> _What you should do_
Would you print the stretch of the horror post below from "I’ve already got" through "were the same?", word for word?

══ Exercise text ══

I’ve already got a confession to make, and it’s the very first line of post. This is actually one of my biggest pet peeves: when people assume horror fiction is the exact same as horror movies. But can I blame them? Both are the horror genre, so why wouldn’t someone assume they were the same?
First, let’s take a look at horror movies. Georges Melies, a French filmmaker, created the very first horror film Manior Du Diable (The Devil’s Castle). It’s about three minutes long, and reminds me of a little bit of Jack the Giant Killer from 1962. Manior Du Diable is a quirky exploration of the magic of camera work and editing at the time, but it’s also a great frame of reference in which to see horror: horror deals with the supernatural, things in which we don’t quite understand, and the unexplained.
But the actual definition of horror is much different. Horror means a very strong feeling of fear, dread, and shock, or anything that causes feelings of fear, dread, and shock (Merriam Webster).

═══
══ Stored data ══

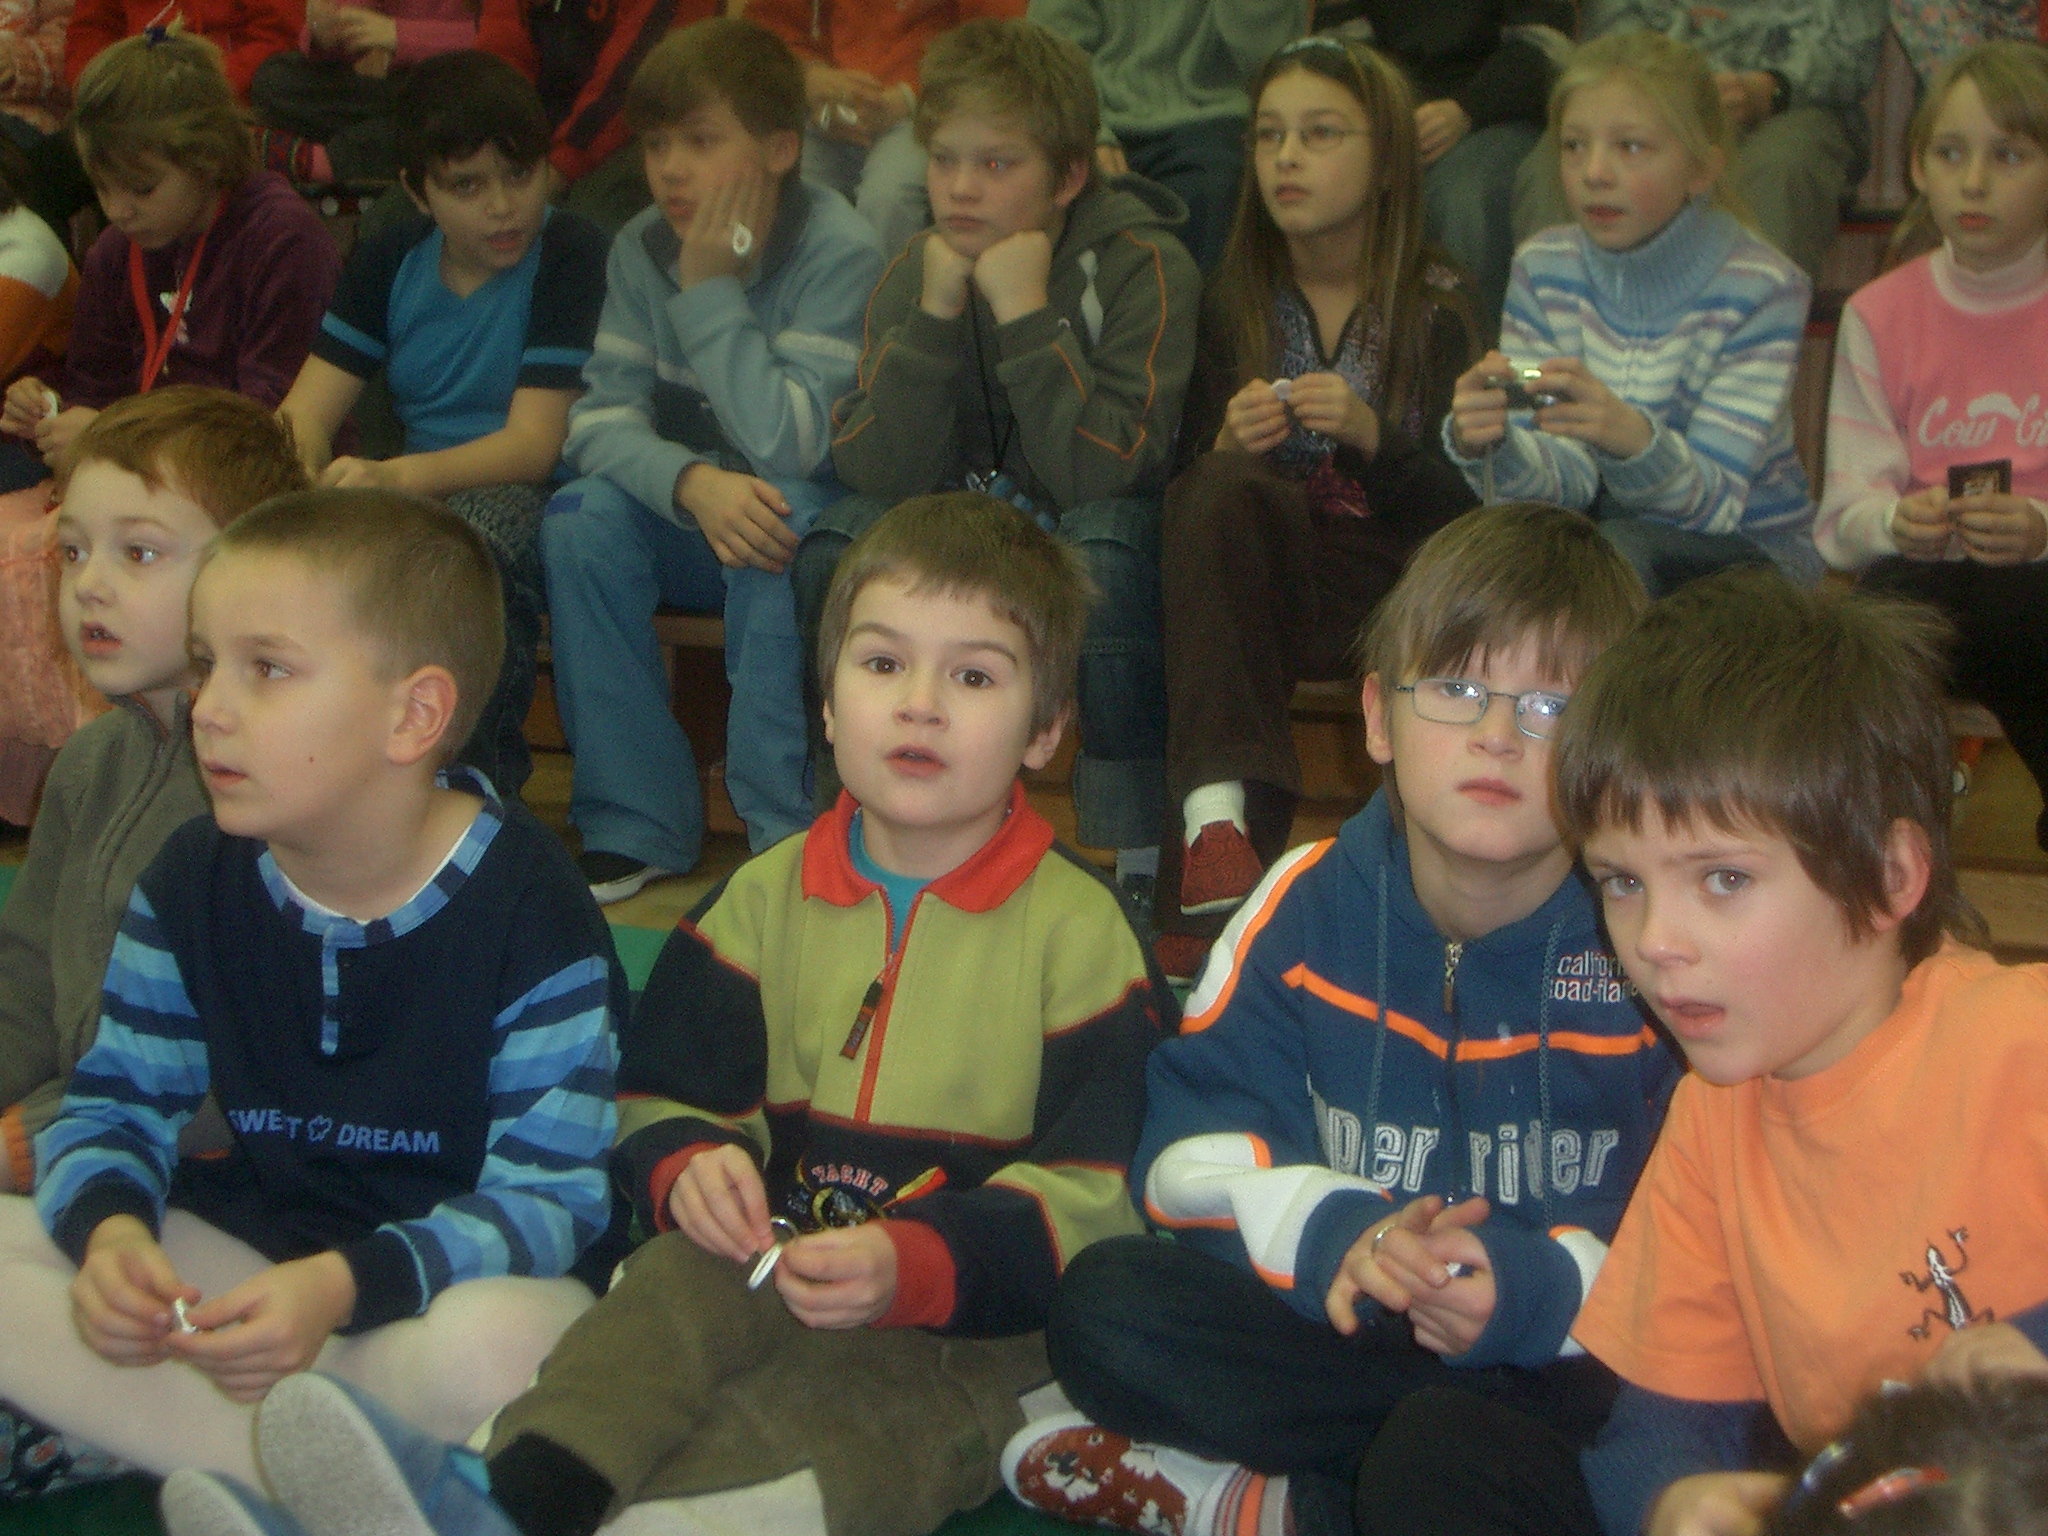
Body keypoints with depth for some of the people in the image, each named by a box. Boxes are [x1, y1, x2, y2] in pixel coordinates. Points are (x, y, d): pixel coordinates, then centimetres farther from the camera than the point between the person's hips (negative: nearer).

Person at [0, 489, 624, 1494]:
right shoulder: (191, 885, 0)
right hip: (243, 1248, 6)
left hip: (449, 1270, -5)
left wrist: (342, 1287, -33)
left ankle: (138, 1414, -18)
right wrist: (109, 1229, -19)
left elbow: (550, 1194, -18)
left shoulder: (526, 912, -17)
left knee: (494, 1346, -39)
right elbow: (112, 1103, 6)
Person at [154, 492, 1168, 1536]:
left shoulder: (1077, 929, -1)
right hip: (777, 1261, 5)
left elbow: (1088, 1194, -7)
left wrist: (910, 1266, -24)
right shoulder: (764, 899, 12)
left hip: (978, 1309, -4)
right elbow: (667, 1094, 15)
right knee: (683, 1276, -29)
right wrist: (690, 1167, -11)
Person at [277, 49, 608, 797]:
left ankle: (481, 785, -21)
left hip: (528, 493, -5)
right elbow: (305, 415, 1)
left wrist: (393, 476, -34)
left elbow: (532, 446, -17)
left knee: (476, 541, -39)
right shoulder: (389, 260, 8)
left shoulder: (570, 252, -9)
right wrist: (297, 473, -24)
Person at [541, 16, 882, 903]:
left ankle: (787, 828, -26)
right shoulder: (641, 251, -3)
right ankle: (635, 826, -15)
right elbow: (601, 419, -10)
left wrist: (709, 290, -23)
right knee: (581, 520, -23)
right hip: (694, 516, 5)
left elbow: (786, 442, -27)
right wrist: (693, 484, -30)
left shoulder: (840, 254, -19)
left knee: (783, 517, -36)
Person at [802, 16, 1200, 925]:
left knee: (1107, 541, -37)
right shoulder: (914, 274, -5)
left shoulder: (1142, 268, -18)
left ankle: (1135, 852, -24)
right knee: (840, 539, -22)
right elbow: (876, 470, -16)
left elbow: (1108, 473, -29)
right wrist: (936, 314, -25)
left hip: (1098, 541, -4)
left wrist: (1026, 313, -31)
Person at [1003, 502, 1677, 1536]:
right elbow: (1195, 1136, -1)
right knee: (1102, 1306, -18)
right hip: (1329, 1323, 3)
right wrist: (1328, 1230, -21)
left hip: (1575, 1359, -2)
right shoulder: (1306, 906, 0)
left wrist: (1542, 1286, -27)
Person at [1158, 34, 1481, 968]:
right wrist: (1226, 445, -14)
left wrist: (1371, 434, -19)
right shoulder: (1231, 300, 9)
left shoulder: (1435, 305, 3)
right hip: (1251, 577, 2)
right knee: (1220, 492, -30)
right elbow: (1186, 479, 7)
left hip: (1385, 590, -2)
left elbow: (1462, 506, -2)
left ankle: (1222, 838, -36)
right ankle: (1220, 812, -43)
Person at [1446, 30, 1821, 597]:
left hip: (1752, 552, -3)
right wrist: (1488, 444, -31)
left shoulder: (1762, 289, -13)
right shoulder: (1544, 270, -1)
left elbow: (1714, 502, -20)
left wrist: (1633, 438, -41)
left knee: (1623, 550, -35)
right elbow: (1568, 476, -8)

═══
══ Stored data ══

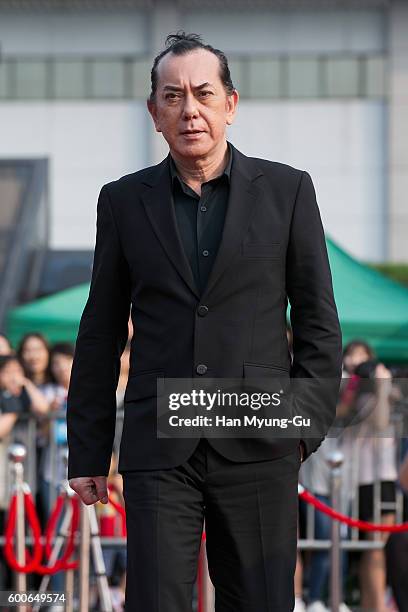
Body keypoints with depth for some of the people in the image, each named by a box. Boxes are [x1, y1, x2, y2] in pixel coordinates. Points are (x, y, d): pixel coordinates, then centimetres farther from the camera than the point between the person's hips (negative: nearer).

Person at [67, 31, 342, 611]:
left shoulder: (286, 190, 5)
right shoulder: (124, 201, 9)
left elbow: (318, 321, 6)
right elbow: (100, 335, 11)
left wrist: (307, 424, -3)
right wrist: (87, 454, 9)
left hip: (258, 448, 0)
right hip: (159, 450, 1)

═══
══ Stored data ══

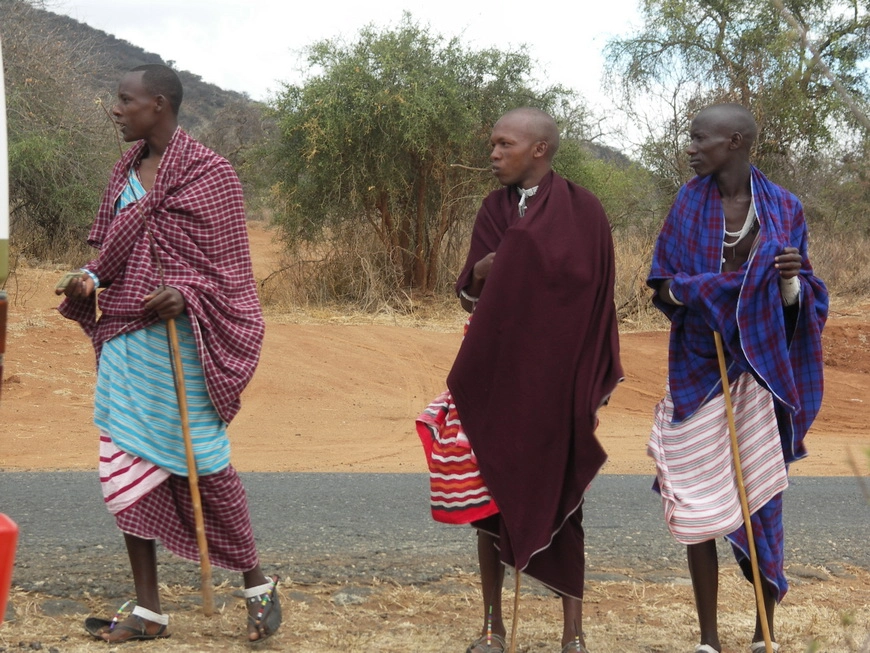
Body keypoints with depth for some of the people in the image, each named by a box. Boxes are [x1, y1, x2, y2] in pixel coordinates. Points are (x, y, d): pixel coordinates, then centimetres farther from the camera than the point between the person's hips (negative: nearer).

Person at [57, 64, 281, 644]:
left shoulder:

═══

> _Answer_
I’ve already got a confession to make, and it’s the very first line of post. This is actually one of my biggest pet peeves: when people assume horror fiction is the exact same as horror movies. But can I blame them? Both are the horror genre, so why wouldn’t someone assume they were the same?